All that self righteousness is the lynchpin for the baddies. The ‘terrible puritan dream’ isn’t Lucas’ dream — it’s his nightmare. Everything from Padme’s excusing Anakin’s genocidal slaughter of sand people to Obi Wan’s overlooking his glaring flaws in order to believe that he’s the lucky guy who gets to teach the ‘chosen one’ — that’s pretty interesting stuff, to me. It’s exposing shades of morality, weird sticky gray areas, that movie-SF usually doesn’t touch. And that’s why people are having a hard time even noticing it, methinks.
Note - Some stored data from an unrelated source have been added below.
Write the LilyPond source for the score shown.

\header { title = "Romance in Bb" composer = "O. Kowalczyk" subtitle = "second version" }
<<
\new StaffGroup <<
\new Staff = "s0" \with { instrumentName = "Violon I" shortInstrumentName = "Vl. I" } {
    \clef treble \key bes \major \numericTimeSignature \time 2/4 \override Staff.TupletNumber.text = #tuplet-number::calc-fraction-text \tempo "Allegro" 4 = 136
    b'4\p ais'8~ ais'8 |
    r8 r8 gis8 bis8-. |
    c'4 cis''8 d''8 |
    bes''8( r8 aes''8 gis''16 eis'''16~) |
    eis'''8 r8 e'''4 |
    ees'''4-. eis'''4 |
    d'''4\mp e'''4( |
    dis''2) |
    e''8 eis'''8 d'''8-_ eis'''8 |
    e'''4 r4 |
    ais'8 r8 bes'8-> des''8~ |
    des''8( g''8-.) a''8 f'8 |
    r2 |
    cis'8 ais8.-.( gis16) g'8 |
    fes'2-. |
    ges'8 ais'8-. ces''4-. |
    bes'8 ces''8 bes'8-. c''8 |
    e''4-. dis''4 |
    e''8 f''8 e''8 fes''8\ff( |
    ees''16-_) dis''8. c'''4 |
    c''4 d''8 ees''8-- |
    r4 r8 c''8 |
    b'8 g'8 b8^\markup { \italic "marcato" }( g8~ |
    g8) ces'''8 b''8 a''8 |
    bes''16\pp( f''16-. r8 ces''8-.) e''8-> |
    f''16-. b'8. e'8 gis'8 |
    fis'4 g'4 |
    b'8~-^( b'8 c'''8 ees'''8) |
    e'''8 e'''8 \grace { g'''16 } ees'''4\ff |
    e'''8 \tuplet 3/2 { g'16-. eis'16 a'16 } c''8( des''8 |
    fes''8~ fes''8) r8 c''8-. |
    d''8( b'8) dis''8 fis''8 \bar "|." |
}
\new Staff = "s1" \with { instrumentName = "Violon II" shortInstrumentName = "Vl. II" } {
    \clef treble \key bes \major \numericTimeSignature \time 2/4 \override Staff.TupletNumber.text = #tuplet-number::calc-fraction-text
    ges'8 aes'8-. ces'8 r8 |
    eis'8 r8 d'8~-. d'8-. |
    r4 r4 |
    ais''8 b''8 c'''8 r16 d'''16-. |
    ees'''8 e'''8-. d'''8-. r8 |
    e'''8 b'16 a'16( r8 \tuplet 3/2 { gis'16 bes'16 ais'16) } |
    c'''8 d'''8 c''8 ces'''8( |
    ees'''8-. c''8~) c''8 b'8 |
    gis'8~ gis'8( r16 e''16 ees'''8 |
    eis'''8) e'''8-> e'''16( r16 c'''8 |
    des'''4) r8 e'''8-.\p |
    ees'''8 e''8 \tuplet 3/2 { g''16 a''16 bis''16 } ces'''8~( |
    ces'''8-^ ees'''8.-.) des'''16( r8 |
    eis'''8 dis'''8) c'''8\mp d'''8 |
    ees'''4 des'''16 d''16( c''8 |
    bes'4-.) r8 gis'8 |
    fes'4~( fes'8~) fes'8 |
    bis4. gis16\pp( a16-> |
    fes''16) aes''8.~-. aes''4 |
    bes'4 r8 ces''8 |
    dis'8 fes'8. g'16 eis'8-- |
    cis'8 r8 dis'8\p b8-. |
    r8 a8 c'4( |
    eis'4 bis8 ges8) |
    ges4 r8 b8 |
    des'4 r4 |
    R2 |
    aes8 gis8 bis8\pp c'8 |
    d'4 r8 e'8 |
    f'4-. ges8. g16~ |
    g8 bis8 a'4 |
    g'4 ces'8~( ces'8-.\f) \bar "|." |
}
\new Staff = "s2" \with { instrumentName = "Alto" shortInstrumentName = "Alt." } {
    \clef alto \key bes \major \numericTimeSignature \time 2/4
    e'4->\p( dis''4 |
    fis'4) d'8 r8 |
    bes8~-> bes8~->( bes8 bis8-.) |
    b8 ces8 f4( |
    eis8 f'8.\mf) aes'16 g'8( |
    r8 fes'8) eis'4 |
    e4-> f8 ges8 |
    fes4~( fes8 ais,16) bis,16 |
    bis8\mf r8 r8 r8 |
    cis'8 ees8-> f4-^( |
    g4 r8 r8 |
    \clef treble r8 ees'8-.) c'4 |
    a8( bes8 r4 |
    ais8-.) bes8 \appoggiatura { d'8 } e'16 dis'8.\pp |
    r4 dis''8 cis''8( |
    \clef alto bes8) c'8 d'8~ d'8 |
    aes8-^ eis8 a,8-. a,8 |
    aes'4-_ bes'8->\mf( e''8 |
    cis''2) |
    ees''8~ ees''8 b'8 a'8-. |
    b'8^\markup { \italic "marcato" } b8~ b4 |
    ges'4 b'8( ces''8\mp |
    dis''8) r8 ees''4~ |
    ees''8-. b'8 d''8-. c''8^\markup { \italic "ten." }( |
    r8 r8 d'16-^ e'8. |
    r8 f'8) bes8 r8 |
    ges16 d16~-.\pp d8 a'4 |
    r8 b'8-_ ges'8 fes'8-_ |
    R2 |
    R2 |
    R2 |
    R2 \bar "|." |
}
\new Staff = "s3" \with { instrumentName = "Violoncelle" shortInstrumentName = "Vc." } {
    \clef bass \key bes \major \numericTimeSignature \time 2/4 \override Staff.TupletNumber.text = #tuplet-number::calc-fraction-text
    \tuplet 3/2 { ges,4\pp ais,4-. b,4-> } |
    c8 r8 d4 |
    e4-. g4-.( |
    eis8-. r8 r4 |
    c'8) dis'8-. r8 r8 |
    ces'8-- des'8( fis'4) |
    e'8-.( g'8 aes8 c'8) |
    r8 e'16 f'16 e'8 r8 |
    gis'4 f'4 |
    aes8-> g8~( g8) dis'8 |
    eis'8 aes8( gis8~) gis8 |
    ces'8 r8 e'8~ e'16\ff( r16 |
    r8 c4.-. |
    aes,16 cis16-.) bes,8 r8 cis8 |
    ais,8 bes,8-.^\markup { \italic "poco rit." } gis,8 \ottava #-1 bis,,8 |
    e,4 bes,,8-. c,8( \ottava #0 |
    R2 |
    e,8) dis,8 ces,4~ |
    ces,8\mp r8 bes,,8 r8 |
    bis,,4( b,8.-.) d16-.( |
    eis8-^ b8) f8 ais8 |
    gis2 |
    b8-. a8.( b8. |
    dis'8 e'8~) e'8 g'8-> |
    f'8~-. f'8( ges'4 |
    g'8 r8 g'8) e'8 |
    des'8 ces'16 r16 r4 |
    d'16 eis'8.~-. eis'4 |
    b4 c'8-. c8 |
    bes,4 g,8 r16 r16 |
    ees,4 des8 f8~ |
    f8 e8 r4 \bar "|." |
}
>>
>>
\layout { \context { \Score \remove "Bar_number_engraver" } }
Then there’s the whole train wreck between the major factions, and how they’re really part of a larger plan of domination. It’s a big loud object lesson in getting bitten from lying down with snakes, and the kind of political sophistication that you never see in SF films, only the novels (Asimov, et al). Even the simple conflicts in the Star Trek films and Babylon 5 are dumbed down compared to what’s happening in Star Wars.

What I’m getting at is that while the first movies weren’t commentary on our current society so much as throwback exercises celebrating pure hero-adventure, the new ones are much more like Blade Runner than Lane seems to realize.

I’m not huge Star Wars apologist. In fact, it’s not something I’ve always gone out of my way to appreciate… for many years it was like Disney cartoons or Big Wheels for me, just a relic from my childhood and adolescence. But the more I see about Lucas and his background with Zoetrope, his ideas about film (love them or hate them, if you count how many things have changed because of ILM, they’re the most influential ideas about film since Eisenstein), my respect has definitely grown. Even though I think a lot of it’s harebrained or silly, it’s still powerful.

And Star Wars itself — is it Shakespeare? Um. No. It’s not Asimov either. But it does tackle some things that other SF films haven’t, that I’m aware of, and in spite of the wooden dialogue and acting and the hamfisted stuff scattered throughout. And it’s all happening with enough action and comic relief to keep the kids happy.